Parfois, leurs déguisements sont bien réussis. Ils parviennent ainsi à s’approcher de moi, malgré mon oeil exercé. Cette journée, l’illusion était parfaite, jusqu’à ce qu’il m’adresse la parole.
— Vous parlez français.
Vous voyez? Ce n’était pas une question, mais bien une affirmation! Comment savait-il que je parlais français? La proportion d’anglophones dans le quartier où j’étais est assez élevée, et nous étions en plus en haute saison touristique. Ce n’était pas un coup de chance. Il savait qui j’étais.

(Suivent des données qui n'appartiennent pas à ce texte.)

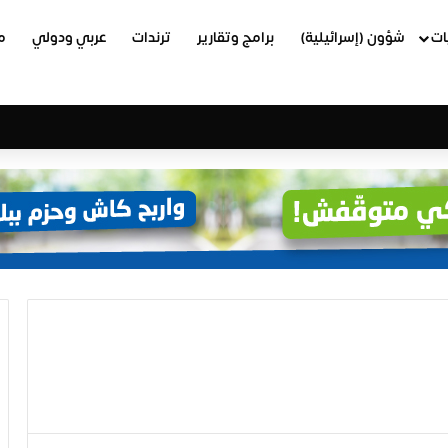
ات
شؤون (إسرائيلية)
برامج وتقارير
ترندات
عربي ودولي
م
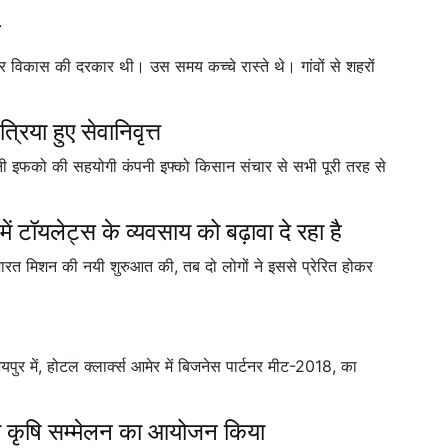
ल
 विकास की दरकार थी। उस समय कच्चे रास्ते थे। गांवों से शहरों
िया हुए सेवानिवृत्त
कंपनी इफको की सहयोगी कंपनी इफ्को किसान संचार से सभी पूरी तरह से
में टॉयलेट्स के व्यवसाय को बढ़ावा दे रहा है
 भारत मिशन की नयी शुरुआत की, तब दो लोगों ने इससे प्रेरित होकर
जयपुर में, होटल क्लार्क्स आमेर में बिजनेस पार्टनर मीट-2018, का
ीय कृषि सम्मेलन का आयोजन किया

Sa tête était plus échevelée qu’une botte de foin explosée. Il lui manquait deux ou trois dents, et probablement qu’elles s’étaient enfuies d’elles-mêmes pour échapper à l’haleine décapante. Ses vêtements étaient tellement crouteux qu’ils devaient maintenant être imperméables. Mais ça n’aurait servi à rien. La forte odeur d’urine fermentée qu’il l’accompagnait agissait comme un champ répulsif capable même d’éloigner la pluie. Et cela devait aussi expliquer pourquoi il avait l’air de ne jamais s’être lavé.
Le déguisement était vraiment bien réussi, même si peut-être un peu exagéré. Mais il ne m’aurait pas. La capture serait pour une autre fois.
Je me suis rapidement réfugié dans la boutique la plus proche. Ils utilisent un déguisement de clochard? Les clochards ne sont pas bienvenus dans les boutiques! Ha!
… Hum… une pensée vient de me traverser l’esprit. Est-ce avec un tel déguisement qu’ils parviennent à financer leurs activités?